-- Task details --
The required answer is the data below, restated word for word with images omitted.

-- Data supplied --
----------------
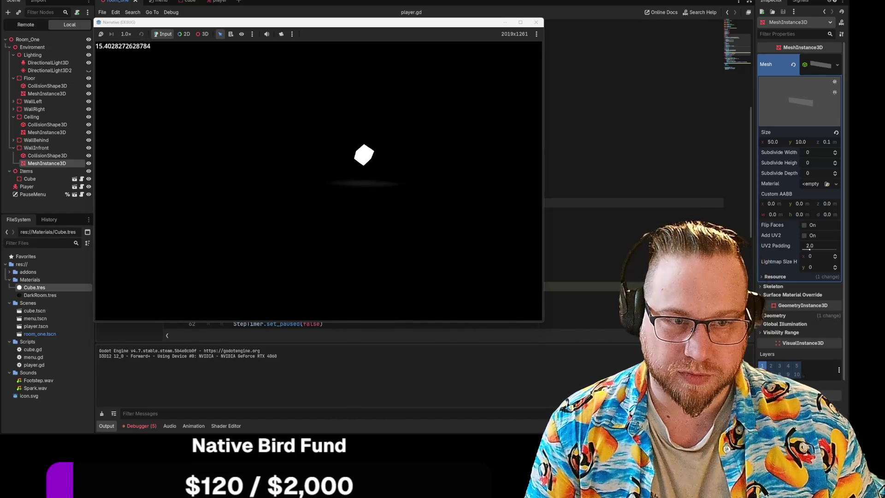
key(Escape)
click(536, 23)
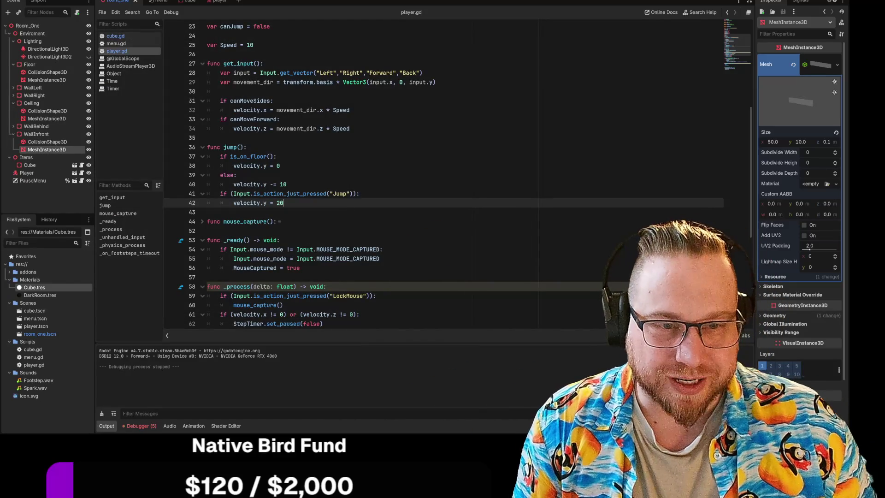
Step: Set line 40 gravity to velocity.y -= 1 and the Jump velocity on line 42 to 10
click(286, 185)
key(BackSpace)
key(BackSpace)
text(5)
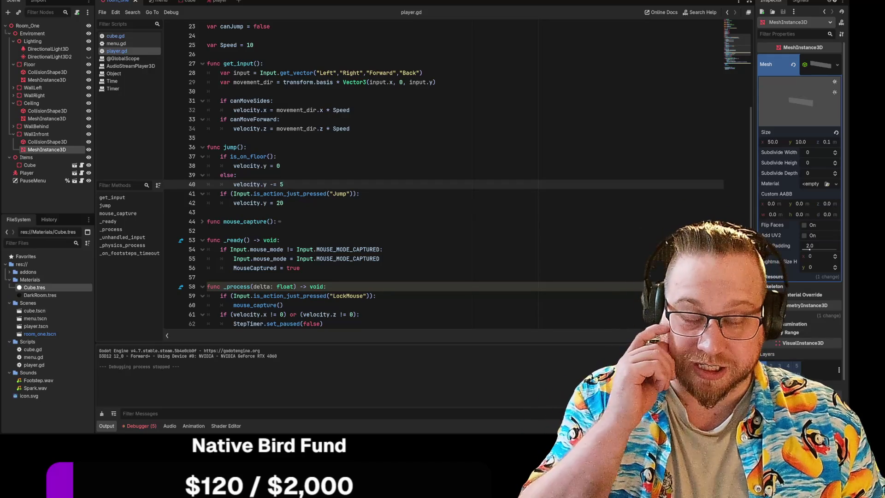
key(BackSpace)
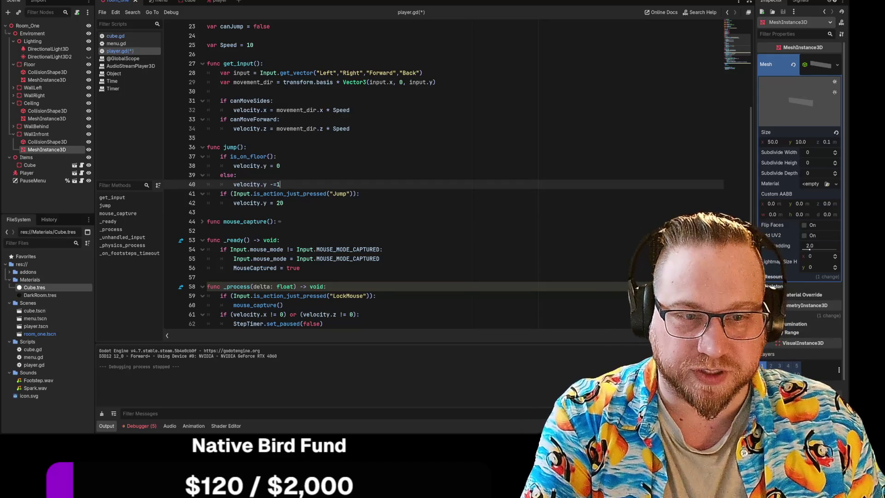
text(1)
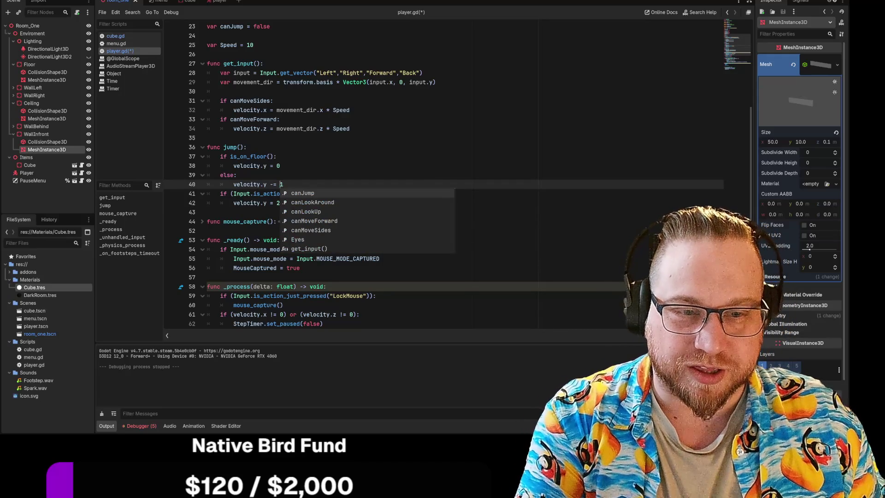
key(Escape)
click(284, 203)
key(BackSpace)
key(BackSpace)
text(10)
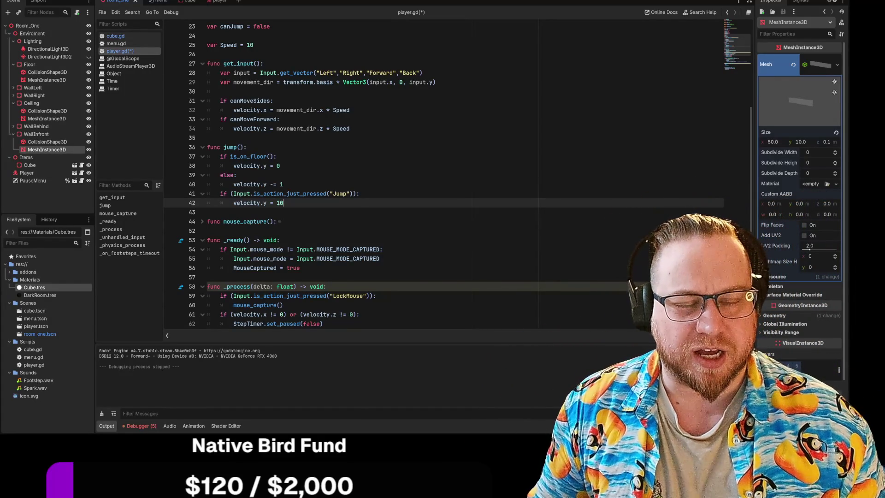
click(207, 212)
----------------
-- Response to the task --
key(Escape)
click(536, 23)
Step: Set line 40 gravity to velocity.y -= 1 and the Jump velocity on line 42 to 10
click(286, 185)
key(BackSpace)
key(BackSpace)
text(5)
key(BackSpace)
text(1)
key(Escape)
click(284, 203)
key(BackSpace)
key(BackSpace)
text(10)
click(207, 212)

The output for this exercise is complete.